(Stored items from a collection)
○ ○ ○ ○ ○ ○ ○
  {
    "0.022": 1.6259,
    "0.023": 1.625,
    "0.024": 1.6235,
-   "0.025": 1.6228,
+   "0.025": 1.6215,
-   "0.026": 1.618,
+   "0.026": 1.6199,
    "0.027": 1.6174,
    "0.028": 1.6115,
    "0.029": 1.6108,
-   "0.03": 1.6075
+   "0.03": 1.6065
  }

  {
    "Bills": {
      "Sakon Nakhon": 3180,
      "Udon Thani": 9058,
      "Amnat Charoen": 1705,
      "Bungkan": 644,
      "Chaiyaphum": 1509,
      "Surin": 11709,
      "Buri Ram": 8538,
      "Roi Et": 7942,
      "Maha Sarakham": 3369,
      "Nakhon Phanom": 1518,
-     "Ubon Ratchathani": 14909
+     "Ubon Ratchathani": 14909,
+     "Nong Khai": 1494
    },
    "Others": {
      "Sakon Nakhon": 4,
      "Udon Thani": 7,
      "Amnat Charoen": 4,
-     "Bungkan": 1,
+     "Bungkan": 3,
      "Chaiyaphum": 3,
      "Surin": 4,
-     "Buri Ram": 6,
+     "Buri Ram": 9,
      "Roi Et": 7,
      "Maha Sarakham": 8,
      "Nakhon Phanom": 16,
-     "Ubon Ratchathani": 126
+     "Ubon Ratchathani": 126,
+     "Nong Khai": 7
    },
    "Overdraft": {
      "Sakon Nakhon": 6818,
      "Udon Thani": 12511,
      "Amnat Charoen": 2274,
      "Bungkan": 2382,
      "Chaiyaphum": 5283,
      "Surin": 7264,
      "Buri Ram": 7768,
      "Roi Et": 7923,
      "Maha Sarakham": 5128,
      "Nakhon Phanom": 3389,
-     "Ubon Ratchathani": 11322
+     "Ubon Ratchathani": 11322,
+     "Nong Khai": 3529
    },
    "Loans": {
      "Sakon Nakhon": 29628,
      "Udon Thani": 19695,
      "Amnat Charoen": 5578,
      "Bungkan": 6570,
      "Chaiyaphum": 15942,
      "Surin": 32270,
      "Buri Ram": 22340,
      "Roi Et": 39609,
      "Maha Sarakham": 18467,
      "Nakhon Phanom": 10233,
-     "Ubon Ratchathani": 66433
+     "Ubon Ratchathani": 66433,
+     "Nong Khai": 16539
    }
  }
○ ○ ○ ○ ○ ○ ○
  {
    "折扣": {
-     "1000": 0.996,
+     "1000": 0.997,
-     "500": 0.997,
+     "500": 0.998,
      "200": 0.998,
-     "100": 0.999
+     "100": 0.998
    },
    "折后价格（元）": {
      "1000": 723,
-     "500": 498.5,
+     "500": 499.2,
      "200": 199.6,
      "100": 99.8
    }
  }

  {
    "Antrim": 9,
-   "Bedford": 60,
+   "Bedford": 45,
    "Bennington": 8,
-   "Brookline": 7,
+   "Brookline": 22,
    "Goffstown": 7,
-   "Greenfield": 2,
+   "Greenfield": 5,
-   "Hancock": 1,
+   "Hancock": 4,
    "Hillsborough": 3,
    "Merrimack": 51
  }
○ ○ ○ ○ ○ ○ ○
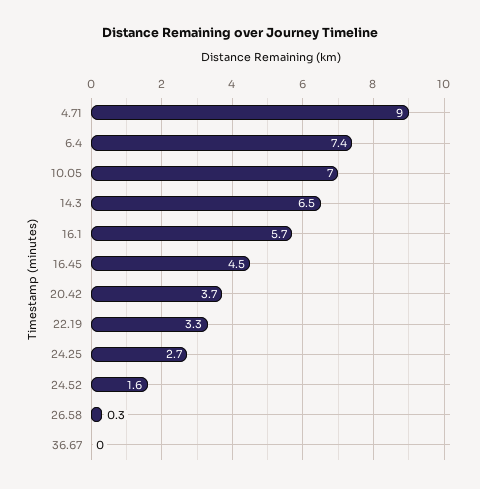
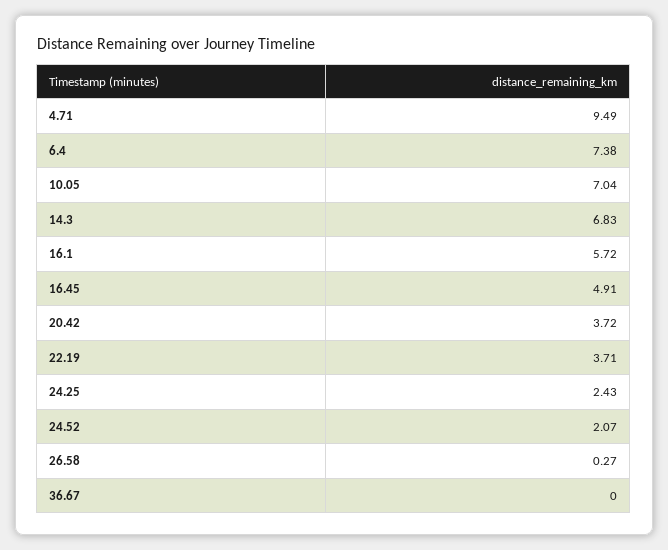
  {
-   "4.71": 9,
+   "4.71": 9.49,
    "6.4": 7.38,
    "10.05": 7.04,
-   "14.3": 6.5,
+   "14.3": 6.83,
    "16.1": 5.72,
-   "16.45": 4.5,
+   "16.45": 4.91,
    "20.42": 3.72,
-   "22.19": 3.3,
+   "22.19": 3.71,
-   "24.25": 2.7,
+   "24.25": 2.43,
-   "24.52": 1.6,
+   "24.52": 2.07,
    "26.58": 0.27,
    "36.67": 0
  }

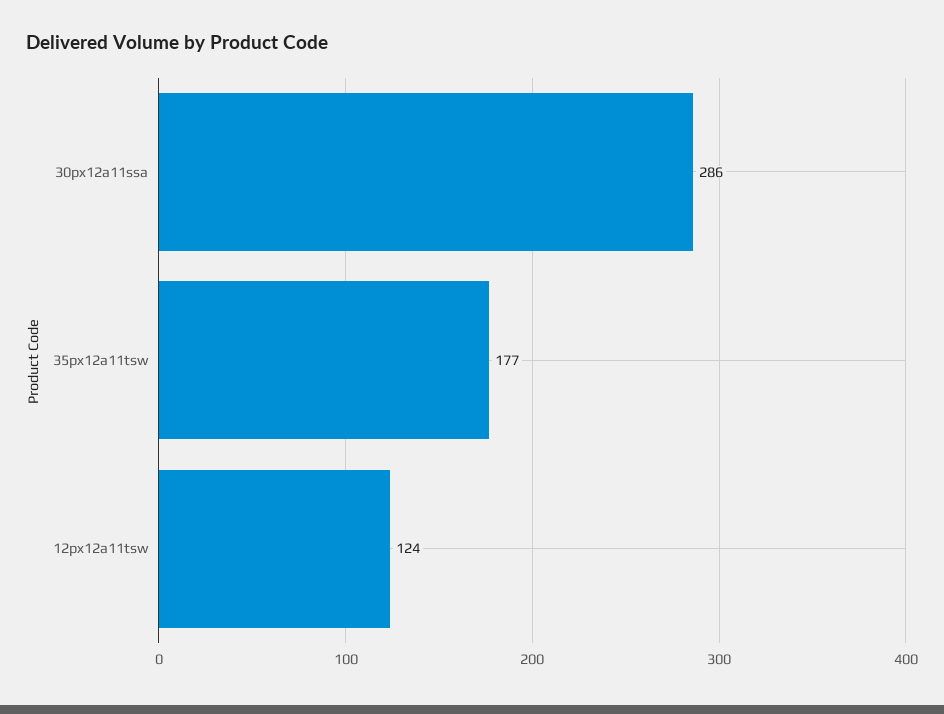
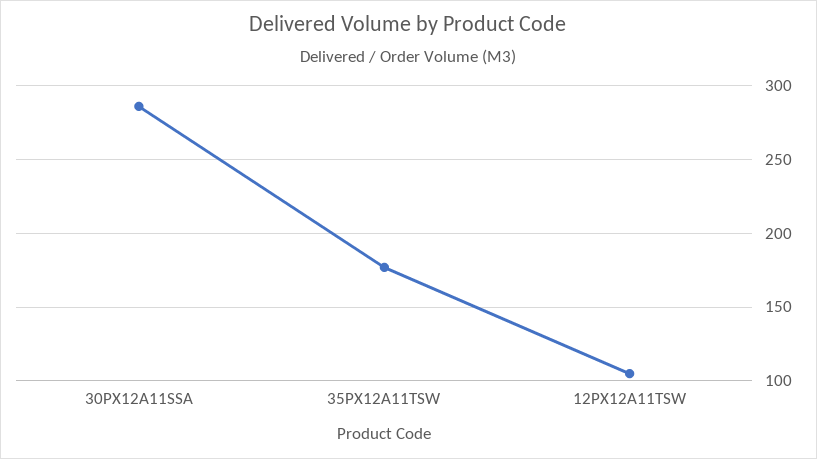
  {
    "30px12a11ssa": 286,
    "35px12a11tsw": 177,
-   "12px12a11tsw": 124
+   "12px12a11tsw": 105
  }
○ ○ ○ ○ ○ ○ ○
Lines holding "Surin": count them across the data and reply with the number alone.

4